(Data items)
────────────────────────────────────────
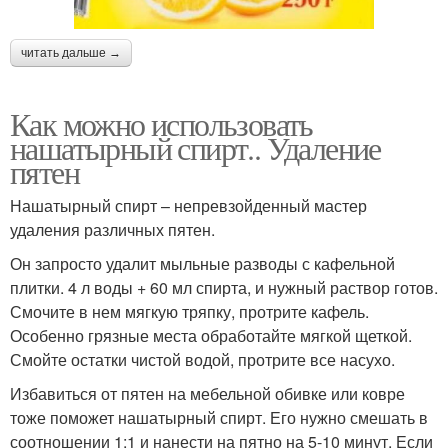
читать дальше →
Как можно использовать
нашатырный спирт.. Удаление
пятен
Нашатырный спирт – непревзойденный мастер
удаления различных пятен.
Он запросто удалит мыльные разводы с кафельной
плитки. 4 л воды + 60 мл спирта, и нужный раствор готов.
Смочите в нем мягкую тряпку, протрите кафель.
Особенно грязные места обработайте мягкой щеткой.
Смойте остатки чистой водой, протрите все насухо.
Избавиться от пятен на мебельной обивке или ковре
тоже поможет нашатырный спирт. Его нужно смешать в
соотношении 1:1 и нанести на пятно на 5-10 минут. Если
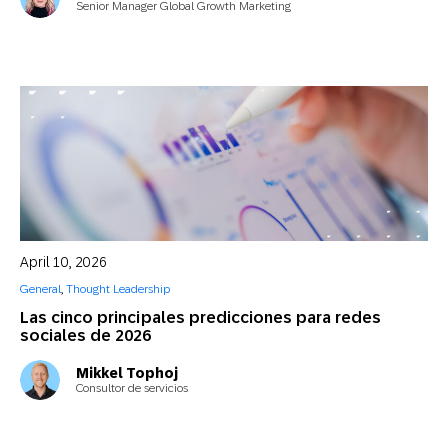
Senior Manager Global Growth Marketing
April 10, 2026
General
,
Thought Leadership
Las cinco principales predicciones para redes
sociales de 2026
Mikkel Tophoj
Consultor de servicios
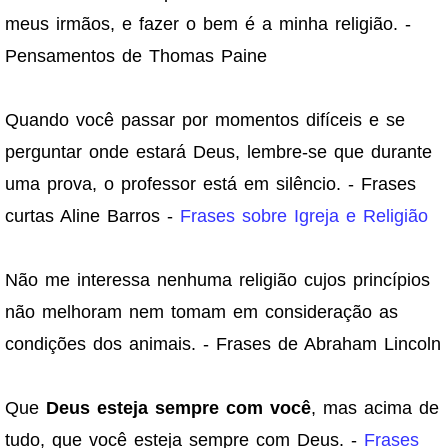
meus irmãos, e fazer o bem é a minha religião. -
Pensamentos de Thomas Paine
Quando você passar por momentos difíceis e se
perguntar onde estará Deus, lembre-se que durante
uma prova, o professor está em silêncio. - Frases
curtas Aline Barros -
Frases sobre Igreja e Religião
Não me interessa nenhuma religião cujos princípios
não melhoram nem tomam em consideração as
condições dos animais. - Frases de Abraham Lincoln
Que
Deus esteja sempre com você
, mas acima de
tudo, que você esteja sempre com Deus. -
Frases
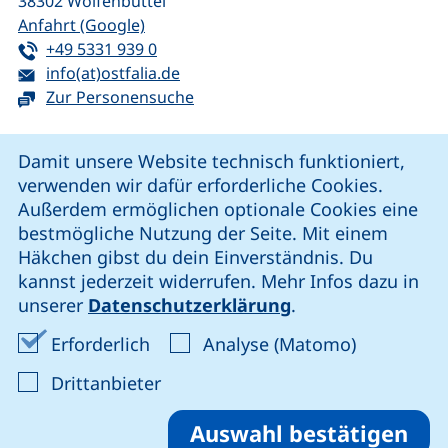
38302
Wolfenbüttel
(externer Link, öffnet neues Fenster)
Anfahrt (Google)
Tel:
(startet einen Telefonanruf, wenn Ihr G
+49 5331 939 0
E-Mail:
(öffnet Ihr E-Mail-Programm)
info(at)ostfalia.de
Zur Personensuche
Cookie-Hinweis
Damit unsere Website technisch funktioniert,
verwenden wir dafür erforderliche Cookies.
unsere Facebook-Seite (externer Link, öffnet neues Fenst
unsere LinkedIn-Seite (externer Link, öffnet neues
unsere YouTube-Seite (externer Link,
unsere Instagram-Seite (externer Link, öff
Außerdem ermöglichen optionale Cookies eine
bestmögliche Nutzung der Seite. Mit einem
Häkchen gibst du dein Einverständnis. Du
Cookie-Einstellungen
kannst jederzeit widerrufen. Mehr Infos dazu in
unserer
Datenschutzerklärung
.
Impressum
Erforderliche Cookies akzeptieren
Analyse-Co
Erforderlich
Analyse (Matomo)
Datenschutz
: Cookies von Drittanbieter akzep
Drittanbieter
Erklärung zur Barrierefreiheit
Barriere melden
Auswahl bestätigen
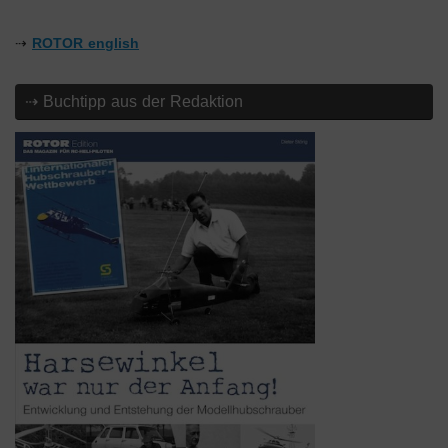
⇢
ROTOR english
⇢ Buchtipp aus der Redaktion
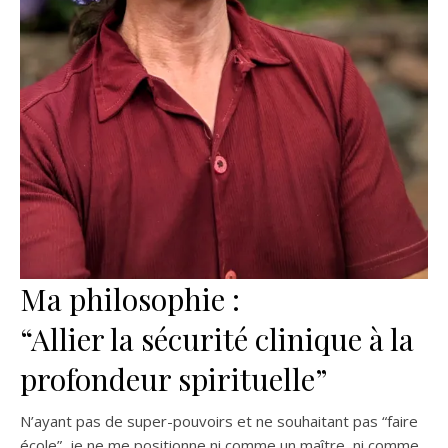
Ma philosophie :
“Allier la sécurité clinique à la
profondeur spirituelle”
N’ayant pas de super-pouvoirs et ne souhaitant pas “faire
école”, je ne me positionne ni comme un maître, ni comme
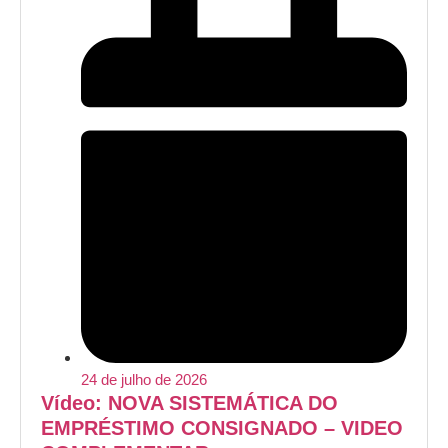
24 de julho de 2026
Vídeo: NOVA SISTEMÁTICA DO
EMPRÉSTIMO CONSIGNADO – VIDEO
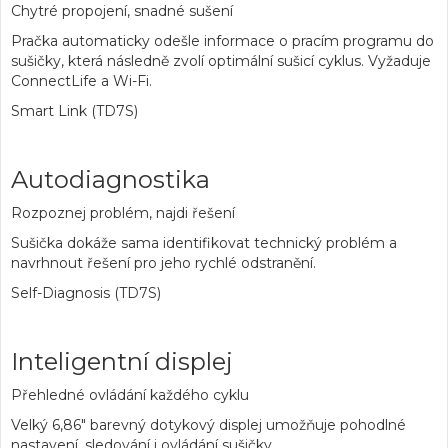
Chytré propojení, snadné sušení
Pračka automaticky odešle informace o pracím programu do
sušičky, která následně zvolí optimální sušicí cyklus. Vyžaduje
ConnectLife a Wi-Fi.
Smart Link (TD7S)
Autodiagnostika
Rozpoznej problém, najdi řešení
Sušička dokáže sama identifikovat technický problém a
navrhnout řešení pro jeho rychlé odstranění.
Self-Diagnosis (TD7S)
Inteligentní displej
Přehledné ovládání každého cyklu
Velký 6,86" barevný dotykový displej umožňuje pohodlné
nastavení, sledování i ovládání sušičky.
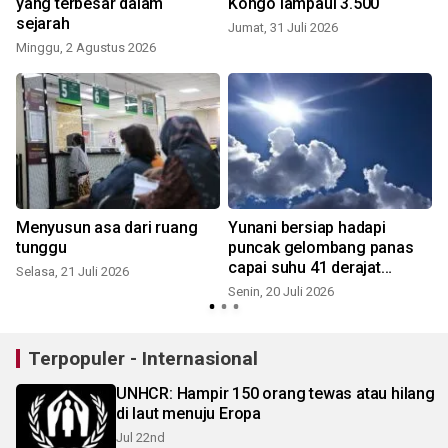
yang terbesar dalam
Kongo lampaui 3.500
sejarah
Jumat, 31 Juli 2026
S
Minggu, 2 Agustus 2026
Menyusun asa dari ruang
Yunani bersiap hadapi
tunggu
puncak gelombang panas
capai suhu 41 derajat
Selasa, 21 Juli 2026
Celcius
Senin, 20 Juli 2026
S
Terpopuler - Internasional
UNHCR: Hampir 150 orang tewas atau hilang
di laut menuju Eropa
Jul 22nd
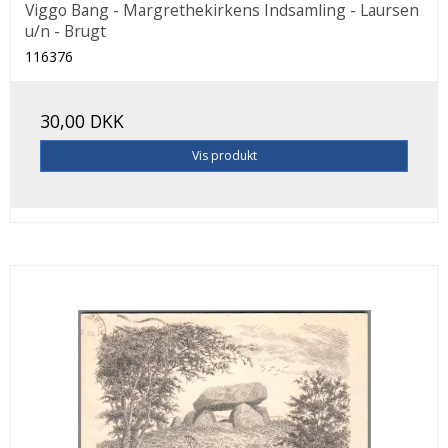
Viggo Bang - Margrethekirkens Indsamling - Laursen
u/n - Brugt
116376
30,00 DKK
Vis produkt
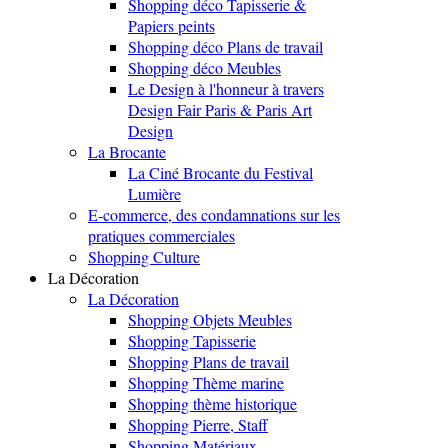
Shopping déco Tapisserie &
Papiers peints
Shopping déco Plans de travail
Shopping déco Meubles
Le Design à l'honneur à travers
Design Fair Paris & Paris Art
Design
La Brocante
La Ciné Brocante du Festival
Lumière
E-commerce, des condamnations sur les
pratiques commerciales
Shopping Culture
La Décoration
La Décoration
Shopping Objets Meubles
Shopping Tapisserie
Shopping Plans de travail
Shopping Thème marine
Shopping thème historique
Shopping Pierre, Staff
Shopping Matériaux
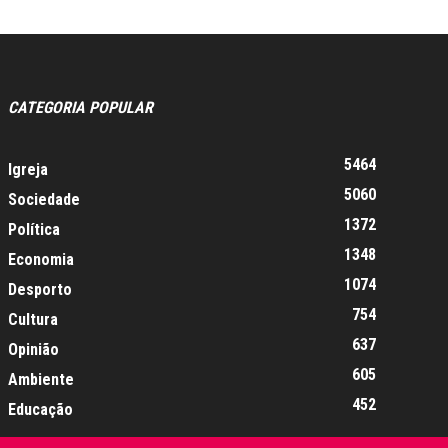
CATEGORIA POPULAR
5464
Igreja
5060
Sociedade
1372
Política
1348
Economia
1074
Desporto
754
Cultura
637
Opinião
605
Ambiente
452
Educação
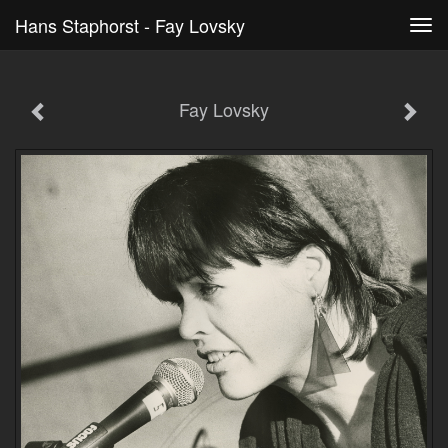
Hans Staphorst - Fay Lovsky
Tog
navi
Fay Lovsky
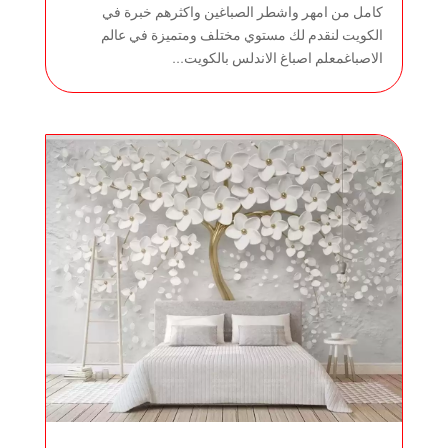
كامل من امهر واشطر الصباغين واكثرهم خبرة في
الكويت لنقدم لك مستوي مختلف ومتميزة في عالم
الاصباغمعلم اصباغ الاندلس بالكويت...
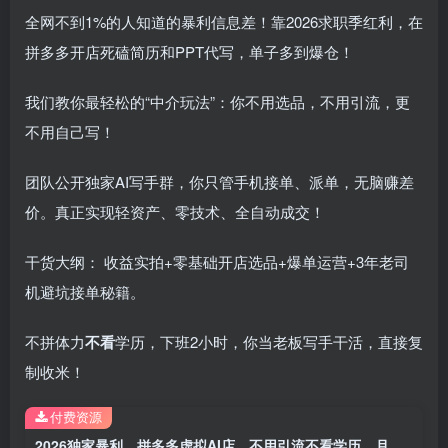
全网不到1%的人知道的暴利信息差！靠2026求职季红利，在
拼多多开店死磕简历和PPT代写，单子多到爆仓！
我们教你最轻松的“中介玩法”：你不用选品，不用引流，更
不用自己写！
团队公开独家AI写手群，你只管手机接单、派单，无脑赚差
价。真正实现轻资产、零技术、全自动成交！
干货大纲： 收益实拍+零基础开店选品+爆单运营+3年老司
机避坑接单秘籍。
不拼体力
不看
学历，下班2小时，你当老板写手干活，直接复
制收米！
付费资源
2026独家暴利，拼多多虚拟AI店，不用引流不看学历，月稳2W+，直接闭眼收米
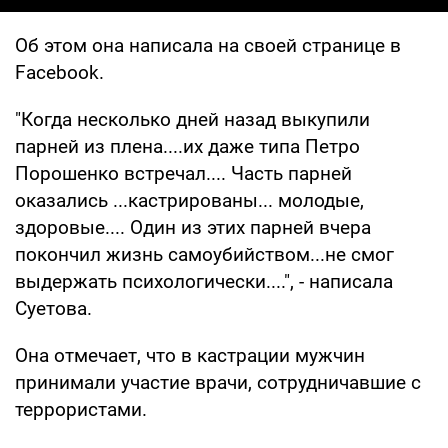
Об этом она написала на своей странице в
Facebook.
"Когда несколько дней назад выкупили
парней из плена....их даже типа Петро
Порошенко встречал.... Часть парней
оказались ...кастрированы... молодые,
здоровые.... Один из этих парней вчера
покончил жизнь самоубийством...не смог
выдержать психологически....", - написала
Суетова.
Она отмечает, что в кастрации мужчин
принимали участие врачи, сотрудничавшие с
террористами.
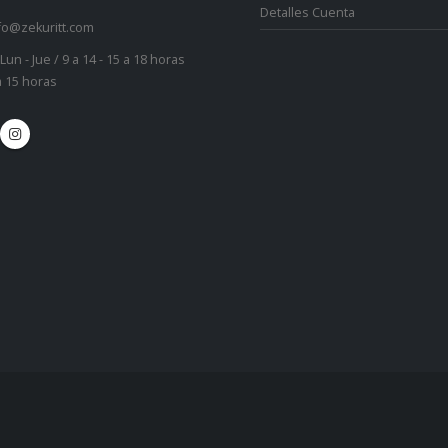
Detalles Cuenta
fo@zekuritt.com
Lun - Jue / 9 a 14 - 15 a 18 horas
 a 15 horas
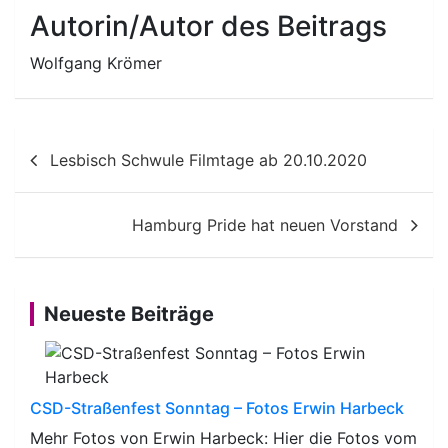
Autorin/Autor des Beitrags
Wolfgang Krömer
Beitragsnavigation
Lesbisch Schwule Filmtage ab 20.10.2020
Hamburg Pride hat neuen Vorstand
Neueste Beiträge
CSD-Straßenfest Sonntag – Fotos Erwin Harbeck
Mehr Fotos von Erwin Harbeck: Hier die Fotos vom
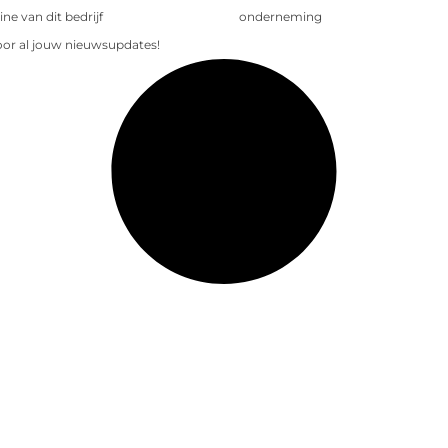
e van dit bedrijf
onderneming
voor al jouw nieuwsupdates!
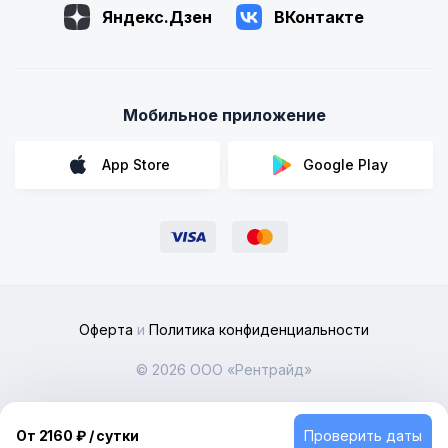
Яндекс.Дзен
ВКонтакте
Мобильное приложение
App Store
Google Play
Оферта
и
Политика конфиденциальности
© 2026 ООО «Рентрайд»
Мы объединили предложения частных автовладельцев по
всей России
От 2160 ₽ / сутки
Проверить даты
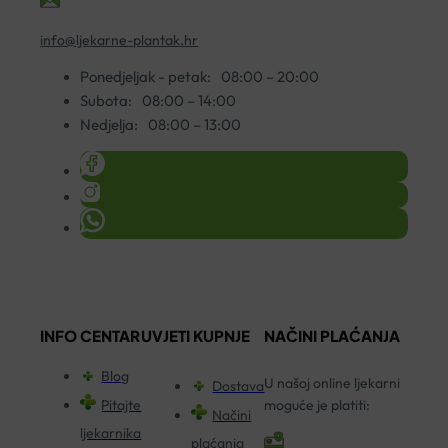
info@ljekarne-plantak.hr
Ponedjeljak - petak:
08:00 – 20:00
Subota:
08:00 – 14:00
Nedjelja:
08:00 – 13:00
INFO CENTAR
UVJETI KUPNJE
NAČINI PLAĆANJA
Blog
U našoj online ljekarni
Dostava
Pitajte
moguće je platiti:
Načini
ljekarnika
plaćanja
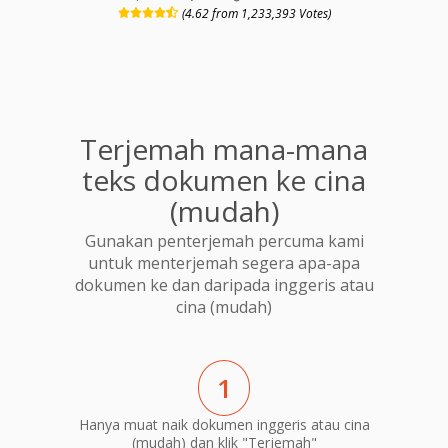
(4.62 from 1,233,393 Votes)
Terjemah mana-mana
teks dokumen ke cina
(mudah)
Gunakan penterjemah percuma kami
untuk menterjemah segera apa-apa
dokumen ke dan daripada inggeris atau
cina (mudah)
1
Hanya muat naik dokumen inggeris atau cina
(mudah) dan klik "Terjemah"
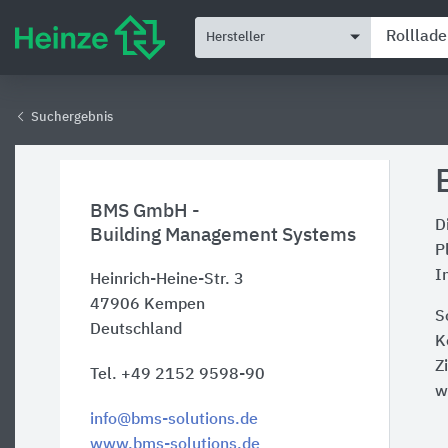
Hersteller
Suchergebnis
BMS GmbH -
D
Building Management Systems
P
I
Heinrich-Heine-Str. 3
47906
Kempen
S
Deutschland
K
Z
Tel. +49 2152 9598-90
w
info@bms-solutions.de
www.bms-solutions.de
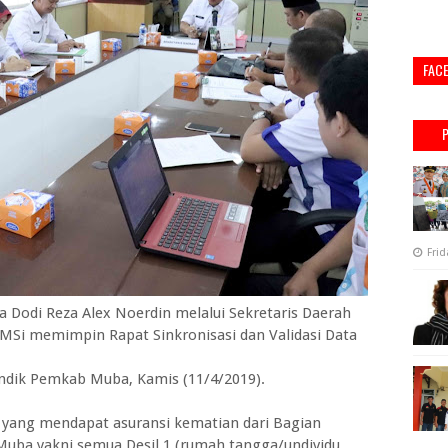
FAC
Frid
di Reza Alex Noerdin melalui Sekretaris Daerah
 MSi memimpin Rapat Sinkronisasi dan Validasi Data
andik Pemkab Muba, Kamis (11/4/2019).
t yang mendapat asuransi kematian dari Bagian
Muba yakni semua Desil 1 (rumah tangga/undividu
────────────────────────────────────────
→ YOUR ASSIGNMENT
The expected output is the lines above from the one containing "Autodiagnostika" to the one containing "capai suhu 41 derajat", both ends included, reproduced exactly with every picture left out.

→ RESULT OF THIS TASK
Autodiagnostika
Rozpoznej problém, najdi řešení
Sušička dokáže sama identifikovat technický problém a
navrhnout řešení pro jeho rychlé odstranění.
Self-Diagnosis (TD7S)
Inteligentní displej
Přehledné ovládání každého cyklu
Velký 6,86" barevný dotykový displej umožňuje pohodlné
nastavení, sledování i ovládání sušičky.
yang terbesar dalam
Kongo lampaui 3.500
sejarah
Jumat, 31 Juli 2026
S
Minggu, 2 Agustus 2026
Menyusun asa dari ruang
Yunani bersiap hadapi
tunggu
puncak gelombang panas
capai suhu 41 derajat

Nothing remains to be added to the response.